The 400 participants at the sold-out conference entered the area under a series of doorways labeled “Observe,” “Think,” “Make,” “Iterate” — a reference to the design process.

During a break-out session, a team from Round Feather LLC, a San Diego consulting firm, spoke of health care design.

The business offered stories of stakeholders’ trips through a dysfunctional system, accompanying the stories with detailed, poster-sized flowcharts. One especially complicated flowchart described one patient’s “emotional journey” of communicating with a big insurance provider in an attempt to retrieve the lost password from his computer account. There were dozens of steps. They included interaction with the website and multiple phone calls.

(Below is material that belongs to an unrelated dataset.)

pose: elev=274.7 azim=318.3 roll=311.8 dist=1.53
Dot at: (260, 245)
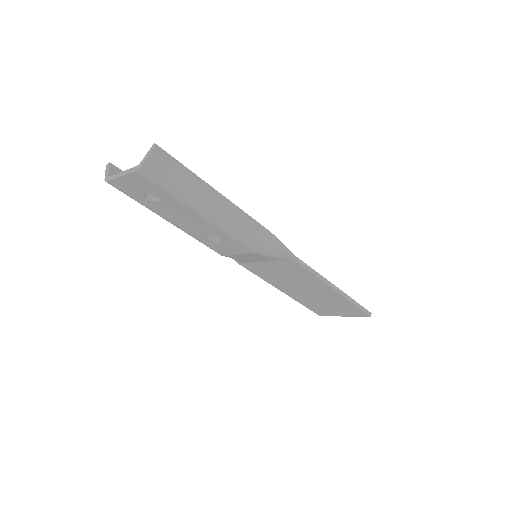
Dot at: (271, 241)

It seems that the medical system is designed to meet nobody’s needs, said a member of the Round Feather team. Doctors, patients, support staff and insurance providers all have unmet needs.

Corporations pay good money to learn about design thinking. Some people feel education can start early.

Mindy Ahrens teaches kindergarten and first grade at the Poway Unified School District’s Design39Campus (the title on her business card is learning experience designer).

Ahrens told conference-goers how her class redesigned recess, as class members felt the options on the playground were limited. Students went through a process of watching recess, listing perceived problems, interviewing participants, brainstorming, taking polls, proposing ideas and building prototypes of what they would like to install on the playground.

Students suggested and built a “marble track” for rolling marbles (Ahrens felt the students should have chosen stronger building materials, but kept her mouth shut and let her students learn that one from experience). Students also suggested a ga-ga pit, an eight-sided enclosure for playing a version of dodgeball. The pit became “the hit of the school,” Ahrens said.

Conference organizers and several speakers said San Diego’s economy could turn into a design-driven economy.

To do that, speakers encouraged the creation of a group called the Design Forward Alliance. “We’re using BIOCOM as something of a model,” said Scott Robinson, CEO of San Diego-based Fresh Form, referring to the locally developed biotechnology trade organization.

Yen, for his part, encouraged conference-goers — even at the most conservative, risk-averse companies — to look at issues through the lens of design thinking.

“If we can do it at a 40-year-old German company, anybody can do it,” he said.